* **STUDY MATERIAL**
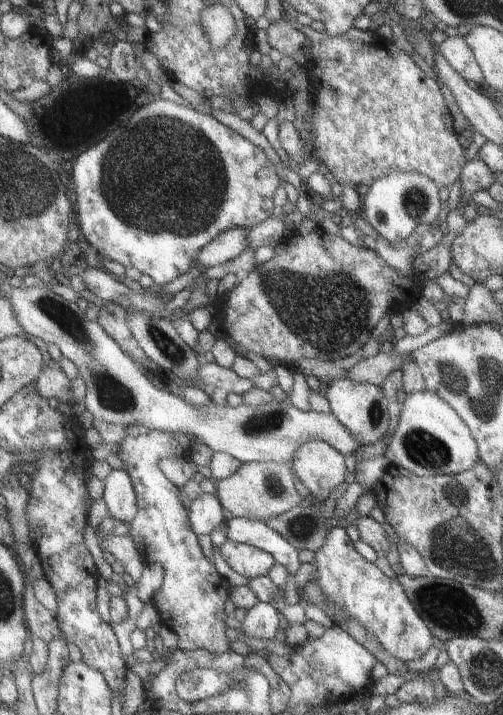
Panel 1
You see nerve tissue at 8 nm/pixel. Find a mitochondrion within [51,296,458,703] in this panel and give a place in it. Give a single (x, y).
(421, 447)

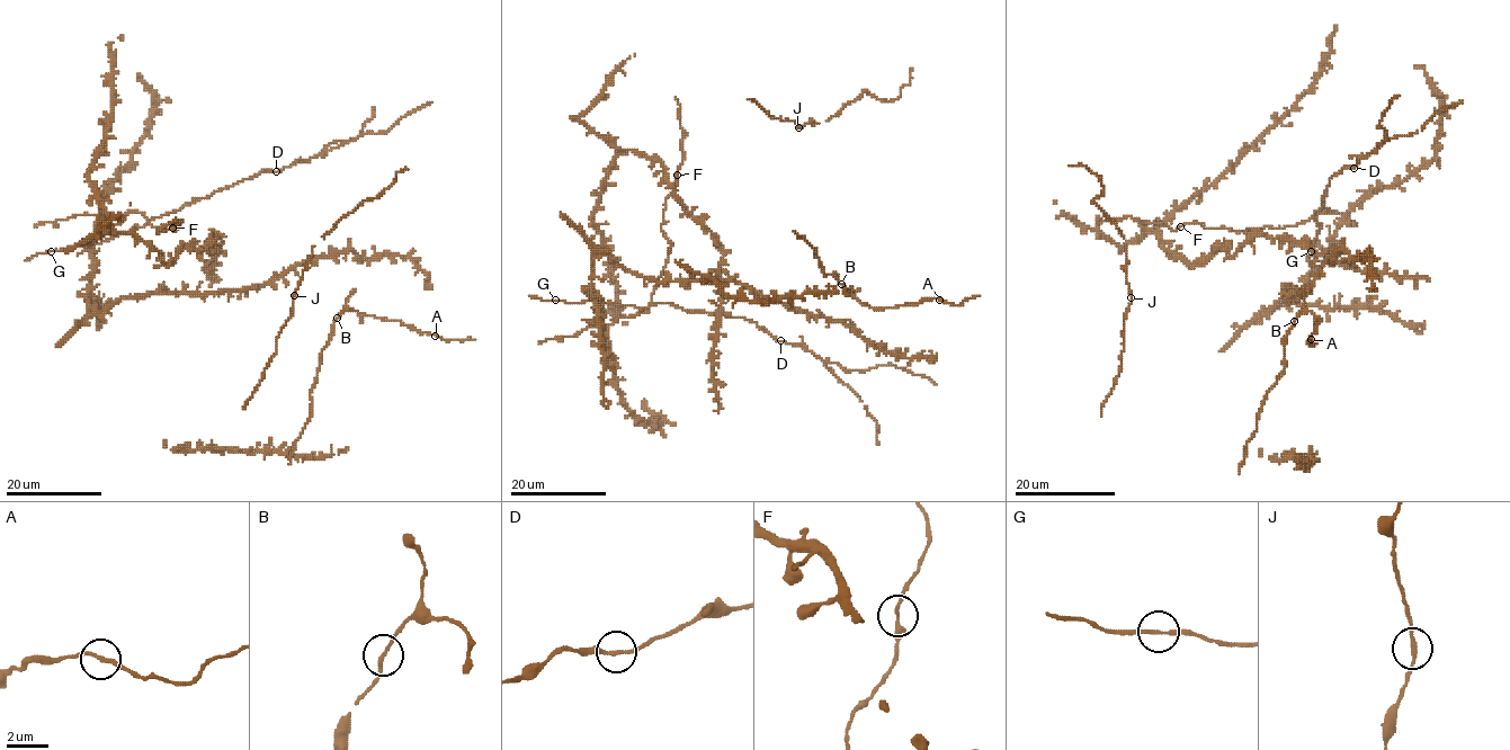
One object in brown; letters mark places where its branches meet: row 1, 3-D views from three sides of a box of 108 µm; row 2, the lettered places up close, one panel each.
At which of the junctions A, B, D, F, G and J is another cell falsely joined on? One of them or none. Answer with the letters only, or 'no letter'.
no letter

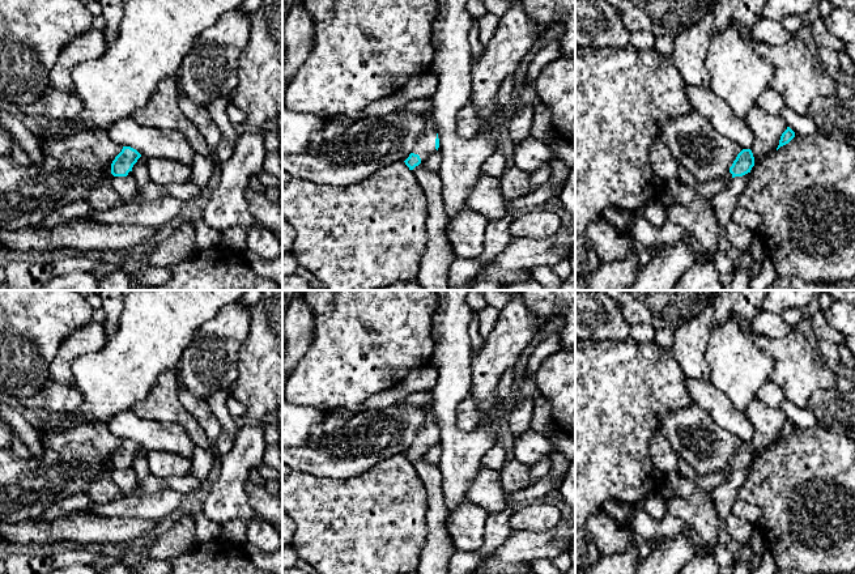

* **TRY IT**
Copy out every line of the material above precisely, omitting the pictures.

* **RESPONSE AREA**
Panel 1
You see nerve tissue at 8 nm/pixel. Find a mitochondrion within [51,296,458,703] in this panel and give a place in it. Give a single (x, y).
(421, 447)

One object in brown; letters mark places where its branches meet: row 1, 3-D views from three sides of a box of 108 µm; row 2, the lettered places up close, one panel each.
At which of the junctions A, B, D, F, G and J is another cell falsely joined on? One of them or none. Answer with the letters only, or 'no letter'.
no letter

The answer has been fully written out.